In its current form, the model assumes that there is no migration from or into the considered population, which might be seen as a drawback. However, additional rates representing immigration or emigration can be added to Eqs. (4) and (5) following the corresponding considerations as in the normal illness-death model (without the undiagnosed state) [19]. Another drawback is that some of the epidemiological figures of the disease model are difficult to estimate in practice. While the age-specific prevalence of undiagnosed and diagnosed hypertension can easily be surveyed by cross-sectional studies, estimation of the mortality rates for undiagnosed and diagnosed hypertension is difficult. The study design of NHANES includes a linkage with the US mortality register. However, changes of the hypertension status between the NHANES examination and death (from no hypertension to undiagnosed hypertension, from undiagnosed to diagnosed hypertension) cannot be taken into account. This possibly leads to a misclassification error where death cases are attributed to the wrong disease state. A theoretical alternative might be a cohort study to assess the mortality of undiagnosed hypertension (μ1). However, keeping the information of survey-detected hypertension secret from a study subject without previous diagnosis of hypertension would be unethical. For our purpose of giving a demonstration about a possible application, we have made reasonable assumptions about the mortality rates μ1 and μ2 from the hypertension states.

The aim of our application to hypertension was to demonstrate usefulness of the disease model and the associated PDEs. Obtaining the highest degree of consistency between our modelled prevalence and the surveyed prevalence was not intended. Hence, the results should be used carefully for drawing conclusions about public health relevant questions.

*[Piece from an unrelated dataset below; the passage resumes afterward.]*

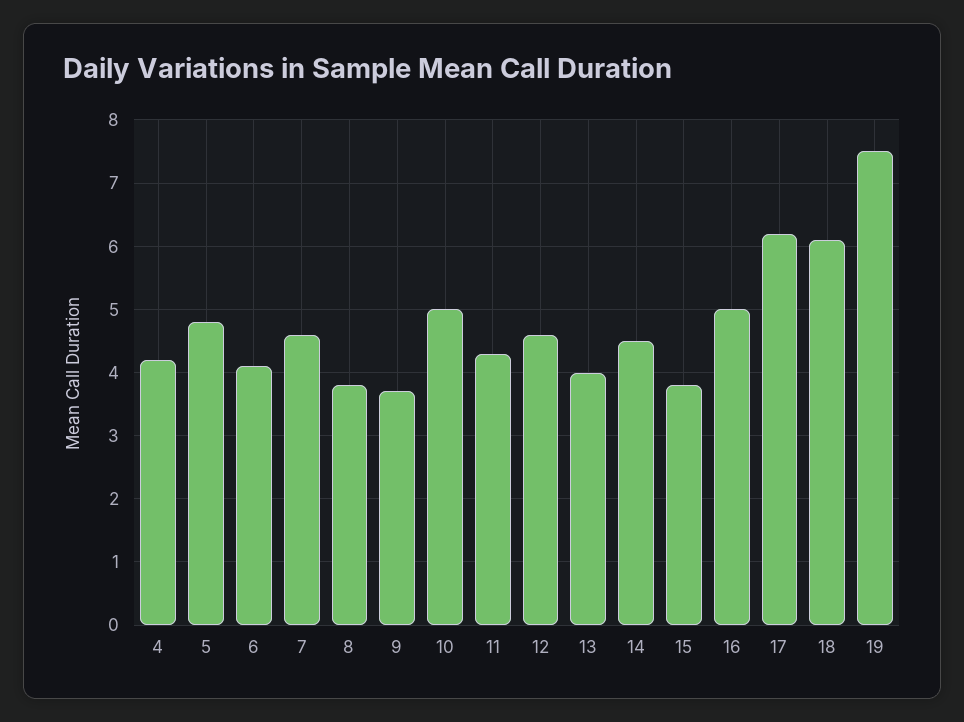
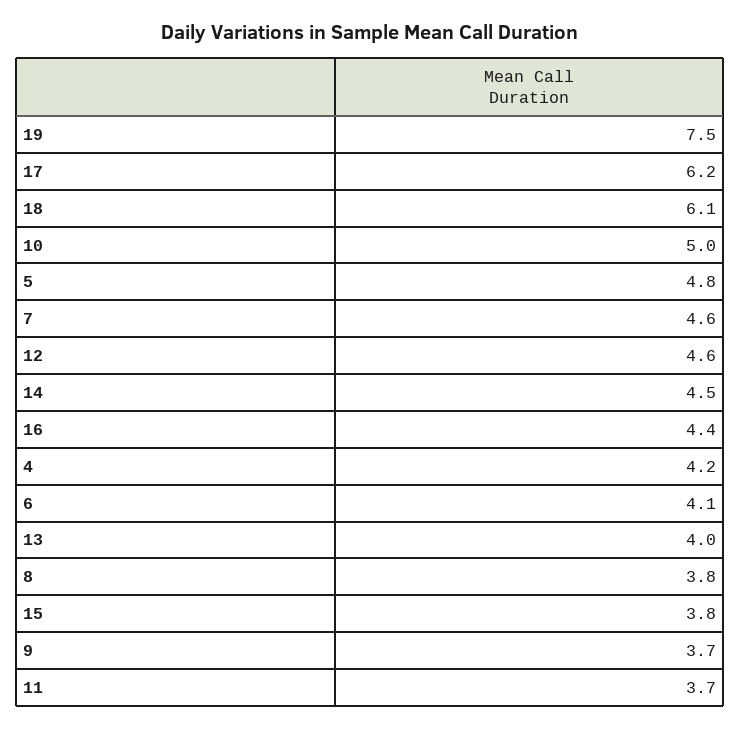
11: 4.3 -> 3.7
16: 5 -> 4.4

The four-state model and the associated PDEs have a variety of possible applications. For example, the model may help to understand which age groups should be taken special care of with respect to detection. When the model is stratified by subgroups of the considered population, e.g., by ethnicity, education, socio-economic position etc., decision makers may obtain information about especially vulnerable parts of the population. This may form the basis for potential screening and intervention programmes. The impact of a potential screening programme for hypertension and other chronic diseases with prolonged states of undiagnosed disease such as coronary heart disease or cancer may be analyzed in advance.

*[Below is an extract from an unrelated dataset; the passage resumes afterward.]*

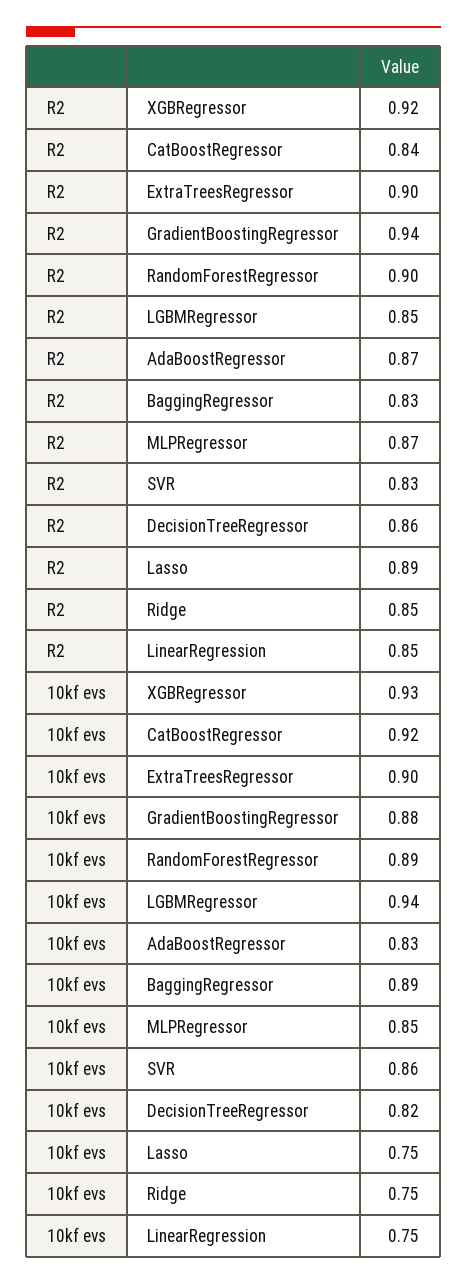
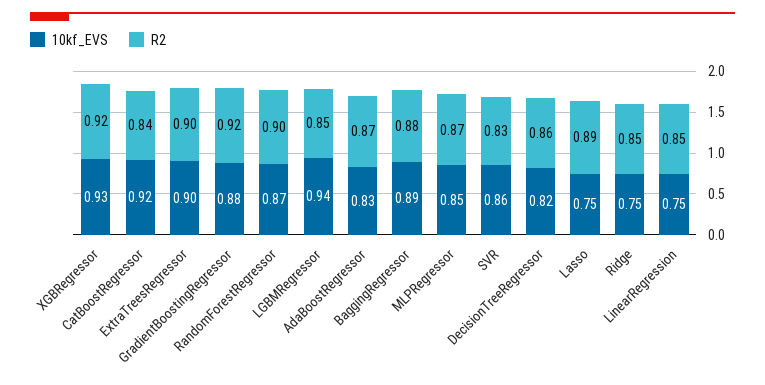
R2, GradientBoostingRegressor: 0.94 -> 0.92
R2, BaggingRegressor: 0.83 -> 0.88
10kf evs, RandomForestRegressor: 0.89 -> 0.87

Another straightforward application of the four-state model and the associated PDE would be a prediction of future prevalence of undiagnosed and diagnosed hypertension using what-if scenarios. For example, it is possible to predict the consequences of different future time trends of the incidence of hypertension.

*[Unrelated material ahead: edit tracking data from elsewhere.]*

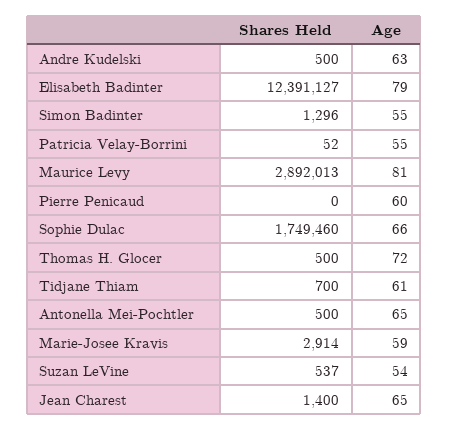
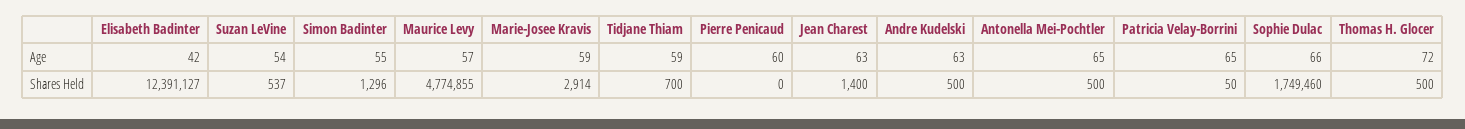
Age, Elisabeth Badinter: 79 -> 42
Shares Held, Patricia Velay-Borrini: 52 -> 50
Age, Patricia Velay-Borrini: 55 -> 65
Shares Held, Maurice Levy: 2892013 -> 4774855
Age, Maurice Levy: 81 -> 57
Age, Tidjane Thiam: 61 -> 59
Age, Jean Charest: 65 -> 63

Finally, the model may help to analyse temporal trends of transition rates λ0 and λ1 between the states, which has been demonstrated in [5]. This question is important for assessing the quality of case-finding in the epidemiology of chronic diseases. Usually, prevalence based measures have been used for assessing case-finding [20]. However, we have shown recently that measures based on transition rates are more reliable [21].

Conclusions

In this article we have shown the existence and uniqueness of the solution of a system of partial differential equations that describes an extended illness-death model. Based on the usual illness-death model, a state of undiagnosed disease has been added, which can be used to model chronic diseases with a (possibly) prolonged state of undiagnosis preceding a diagnosis. As an example, we applied the model to hypertension in the US.